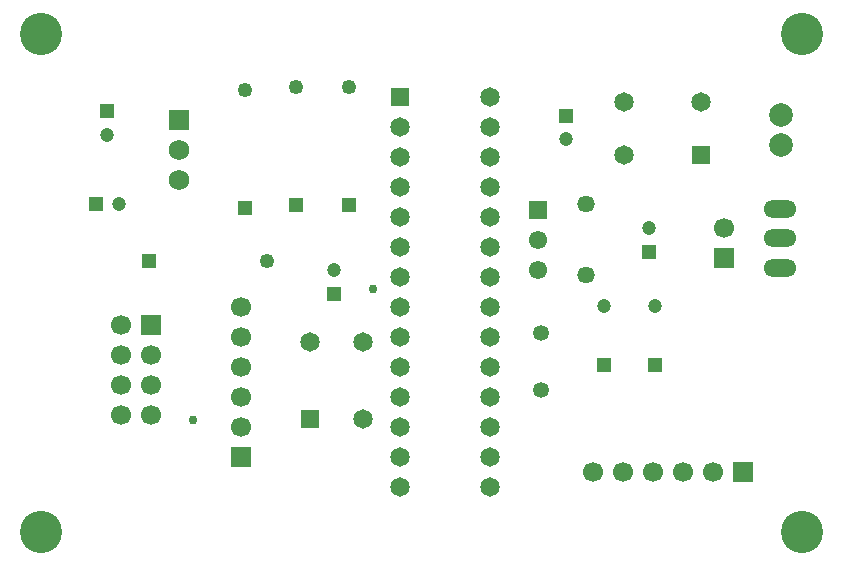
<source format=gts>
G04*
G04 #@! TF.GenerationSoftware,Altium Limited,Altium Designer,23.5.1 (21)*
G04*
G04 Layer_Color=8388736*
%FSLAX44Y44*%
%MOMM*%
G71*
G04*
G04 #@! TF.SameCoordinates,AB7613CA-6E89-4F34-93EF-E32F2A1E61AB*
G04*
G04*
G04 #@! TF.FilePolarity,Negative*
G04*
G01*
G75*
%ADD18C,1.2000*%
%ADD19R,1.2000X1.2000*%
%ADD20C,2.0000*%
%ADD21O,2.7916X1.4708*%
%ADD22C,1.6500*%
%ADD23R,1.6500X1.6500*%
%ADD24R,1.7000X1.7000*%
%ADD25C,1.7000*%
%ADD26C,1.3500*%
%ADD27C,3.5790*%
%ADD28R,1.5500X1.5500*%
%ADD29C,1.5500*%
%ADD30C,1.2500*%
%ADD31R,1.2500X1.2500*%
%ADD32C,1.7500*%
%ADD33R,1.7500X1.7500*%
%ADD34R,1.2000X1.2000*%
%ADD35R,1.2500X1.2500*%
%ADD36R,1.7000X1.7000*%
%ADD37R,1.6500X1.6500*%
%ADD38C,1.4580*%
%ADD39C,0.7500*%
D18*
X481330Y369730D02*
D03*
X284480Y258760D02*
D03*
X556260Y228600D02*
D03*
X92710Y373380D02*
D03*
X102870Y314960D02*
D03*
X513080Y228200D02*
D03*
X551180Y294480D02*
D03*
D19*
X481330Y389730D02*
D03*
X284480Y238760D02*
D03*
X556260Y178600D02*
D03*
X92710Y393380D02*
D03*
X513080Y178200D02*
D03*
X551180Y274480D02*
D03*
D20*
X662940Y364490D02*
D03*
Y389890D02*
D03*
D21*
X661936Y260738D02*
D03*
Y285738D02*
D03*
Y310738D02*
D03*
D22*
X530110Y355960D02*
D03*
Y400960D02*
D03*
X595110D02*
D03*
X340360Y379730D02*
D03*
Y354330D02*
D03*
Y328930D02*
D03*
Y303530D02*
D03*
Y278130D02*
D03*
Y252730D02*
D03*
Y227330D02*
D03*
Y201930D02*
D03*
Y176530D02*
D03*
Y151130D02*
D03*
Y125730D02*
D03*
Y100330D02*
D03*
Y74930D02*
D03*
X416560Y405130D02*
D03*
Y379730D02*
D03*
Y354330D02*
D03*
Y328930D02*
D03*
Y303530D02*
D03*
Y278130D02*
D03*
Y252730D02*
D03*
Y227330D02*
D03*
Y201930D02*
D03*
Y176530D02*
D03*
Y151130D02*
D03*
Y125730D02*
D03*
Y100330D02*
D03*
Y74930D02*
D03*
X309520Y132600D02*
D03*
Y197600D02*
D03*
X264520D02*
D03*
D23*
X595110Y355960D02*
D03*
X340360Y405130D02*
D03*
D24*
X205740Y100330D02*
D03*
X129540Y212090D02*
D03*
X614680Y269240D02*
D03*
D25*
X205740Y125730D02*
D03*
Y227330D02*
D03*
Y201930D02*
D03*
Y176530D02*
D03*
Y151130D02*
D03*
X129540Y186690D02*
D03*
Y161290D02*
D03*
Y135890D02*
D03*
X104140Y212090D02*
D03*
Y186690D02*
D03*
Y161290D02*
D03*
Y135890D02*
D03*
X614680Y294640D02*
D03*
X580390Y87630D02*
D03*
X554990D02*
D03*
X529590D02*
D03*
X504190D02*
D03*
X605790D02*
D03*
D26*
X459740Y157210D02*
D03*
Y206010D02*
D03*
D27*
X680720Y458470D02*
D03*
Y36830D02*
D03*
X36830D02*
D03*
Y458470D02*
D03*
D28*
X457200Y309880D02*
D03*
D29*
Y284480D02*
D03*
Y259080D02*
D03*
D30*
X297180Y413690D02*
D03*
X252730D02*
D03*
X209550Y411150D02*
D03*
X227800Y266700D02*
D03*
D31*
X297180Y313690D02*
D03*
X252730D02*
D03*
X209550Y311150D02*
D03*
D32*
X153670Y335280D02*
D03*
Y360680D02*
D03*
D33*
Y386080D02*
D03*
D34*
X82870Y314960D02*
D03*
D35*
X127800Y266700D02*
D03*
D36*
X631190Y87630D02*
D03*
D37*
X264520Y132600D02*
D03*
D38*
X497840Y254480D02*
D03*
Y314480D02*
D03*
D39*
X165100Y132080D02*
D03*
X317500Y242570D02*
D03*
M02*

</source>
+===+
◆ Instructions to follow ◆
Repeat every entry exactly. Do not include the pictures.

◆ Completed exercise ◆
<source format=gts>
G04*
G04 #@! TF.GenerationSoftware,Altium Limited,Altium Designer,23.5.1 (21)*
G04*
G04 Layer_Color=8388736*
%FSLAX44Y44*%
%MOMM*%
G71*
G04*
G04 #@! TF.SameCoordinates,AB7613CA-6E89-4F34-93EF-E32F2A1E61AB*
G04*
G04*
G04 #@! TF.FilePolarity,Negative*
G04*
G01*
G75*
%ADD18C,1.2000*%
%ADD19R,1.2000X1.2000*%
%ADD20C,2.0000*%
%ADD21O,2.7916X1.4708*%
%ADD22C,1.6500*%
%ADD23R,1.6500X1.6500*%
%ADD24R,1.7000X1.7000*%
%ADD25C,1.7000*%
%ADD26C,1.3500*%
%ADD27C,3.5790*%
%ADD28R,1.5500X1.5500*%
%ADD29C,1.5500*%
%ADD30C,1.2500*%
%ADD31R,1.2500X1.2500*%
%ADD32C,1.7500*%
%ADD33R,1.7500X1.7500*%
%ADD34R,1.2000X1.2000*%
%ADD35R,1.2500X1.2500*%
%ADD36R,1.7000X1.7000*%
%ADD37R,1.6500X1.6500*%
%ADD38C,1.4580*%
%ADD39C,0.7500*%
D18*
X481330Y369730D02*
D03*
X284480Y258760D02*
D03*
X556260Y228600D02*
D03*
X92710Y373380D02*
D03*
X102870Y314960D02*
D03*
X513080Y228200D02*
D03*
X551180Y294480D02*
D03*
D19*
X481330Y389730D02*
D03*
X284480Y238760D02*
D03*
X556260Y178600D02*
D03*
X92710Y393380D02*
D03*
X513080Y178200D02*
D03*
X551180Y274480D02*
D03*
D20*
X662940Y364490D02*
D03*
Y389890D02*
D03*
D21*
X661936Y260738D02*
D03*
Y285738D02*
D03*
Y310738D02*
D03*
D22*
X530110Y355960D02*
D03*
Y400960D02*
D03*
X595110D02*
D03*
X340360Y379730D02*
D03*
Y354330D02*
D03*
Y328930D02*
D03*
Y303530D02*
D03*
Y278130D02*
D03*
Y252730D02*
D03*
Y227330D02*
D03*
Y201930D02*
D03*
Y176530D02*
D03*
Y151130D02*
D03*
Y125730D02*
D03*
Y100330D02*
D03*
Y74930D02*
D03*
X416560Y405130D02*
D03*
Y379730D02*
D03*
Y354330D02*
D03*
Y328930D02*
D03*
Y303530D02*
D03*
Y278130D02*
D03*
Y252730D02*
D03*
Y227330D02*
D03*
Y201930D02*
D03*
Y176530D02*
D03*
Y151130D02*
D03*
Y125730D02*
D03*
Y100330D02*
D03*
Y74930D02*
D03*
X309520Y132600D02*
D03*
Y197600D02*
D03*
X264520D02*
D03*
D23*
X595110Y355960D02*
D03*
X340360Y405130D02*
D03*
D24*
X205740Y100330D02*
D03*
X129540Y212090D02*
D03*
X614680Y269240D02*
D03*
D25*
X205740Y125730D02*
D03*
Y227330D02*
D03*
Y201930D02*
D03*
Y176530D02*
D03*
Y151130D02*
D03*
X129540Y186690D02*
D03*
Y161290D02*
D03*
Y135890D02*
D03*
X104140Y212090D02*
D03*
Y186690D02*
D03*
Y161290D02*
D03*
Y135890D02*
D03*
X614680Y294640D02*
D03*
X580390Y87630D02*
D03*
X554990D02*
D03*
X529590D02*
D03*
X504190D02*
D03*
X605790D02*
D03*
D26*
X459740Y157210D02*
D03*
Y206010D02*
D03*
D27*
X680720Y458470D02*
D03*
Y36830D02*
D03*
X36830D02*
D03*
Y458470D02*
D03*
D28*
X457200Y309880D02*
D03*
D29*
Y284480D02*
D03*
Y259080D02*
D03*
D30*
X297180Y413690D02*
D03*
X252730D02*
D03*
X209550Y411150D02*
D03*
X227800Y266700D02*
D03*
D31*
X297180Y313690D02*
D03*
X252730D02*
D03*
X209550Y311150D02*
D03*
D32*
X153670Y335280D02*
D03*
Y360680D02*
D03*
D33*
Y386080D02*
D03*
D34*
X82870Y314960D02*
D03*
D35*
X127800Y266700D02*
D03*
D36*
X631190Y87630D02*
D03*
D37*
X264520Y132600D02*
D03*
D38*
X497840Y254480D02*
D03*
Y314480D02*
D03*
D39*
X165100Y132080D02*
D03*
X317500Y242570D02*
D03*
M02*

</source>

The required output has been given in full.